Let $\displaystyle x = \sum_{i=1}^k \lambda_i v_i$ where $\lambda_1, \lambda_2, \ldots, \lambda_k$ are nonnegative reals that sum to $1$ and $V_D = \{v_1, v_2, \ldots, v_k\}$. This is possible by the preceding theorem. Then by Jensen's Inequality we get

$\displaystyle \sum_{i=1}^k \lambda_i f(v_i) \ge f\left(\sum_{i=1}^k \lambda_i v_i\right) = f(x)$.
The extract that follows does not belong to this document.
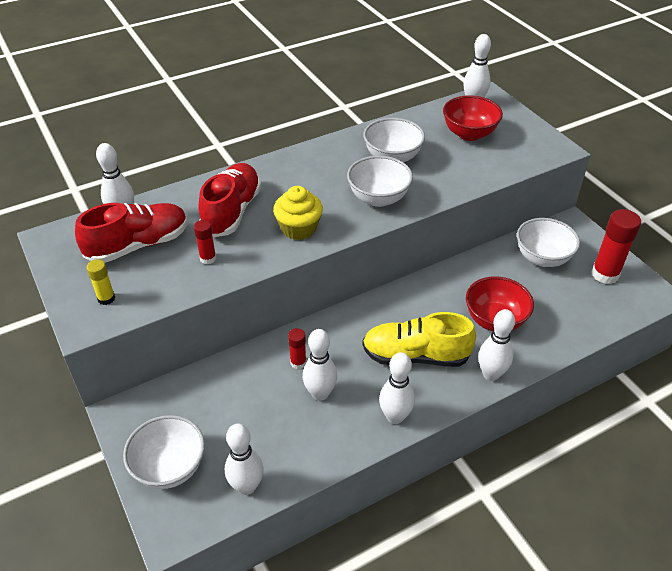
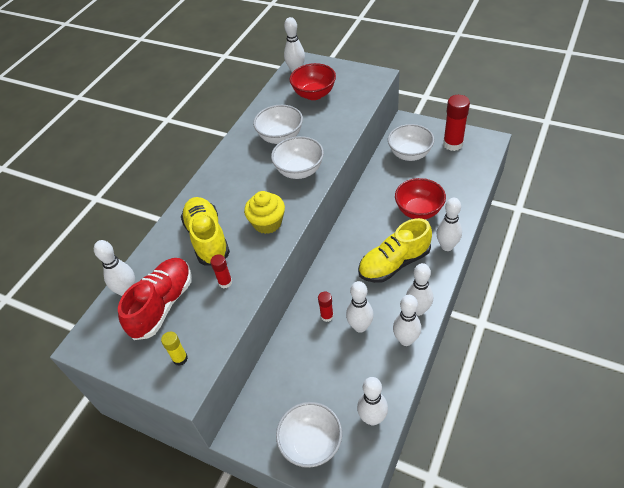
camera: 30 degrees left, 5 degrees up
red shoe [199,163,261,237] -> yellow shoe [181,197,230,266]
none -> white bowling pin [393,295,421,346]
And since $\displaystyle \max_{x \in V_D} f(x) \ge \sum_{i=1}^k \lambda_i f(v_i)$, we have $\displaystyle \max_{x \in V_D} f(x) \ge f(x)$ for all $x \in D$. Furthermore, since $V_D$ is a subset of $D$, we know that this maximum is attained, thus

$\displaystyle \max_{x \in D} f(x) = \max_{x \in V_D} f(x)$

as desired. QED.

--------------------

Comment: This is a very useful result, as it allows us to limit our search for the maximum of a function to its set of vertices, which is usually a considerably smaller set, though it may still be infinite (think sphere). In any case, this works well for constrained optimization problems in which the domain is limited to a polygon, the easiest application of this theorem.

--------------------

Practice Problem: Let $x$ and $y$ be real numbers satisfying $|2x-y| \le 3$ and $|y-3x| \le 1$. Find the maximum value of $f(x, y) = (x-y)^2$.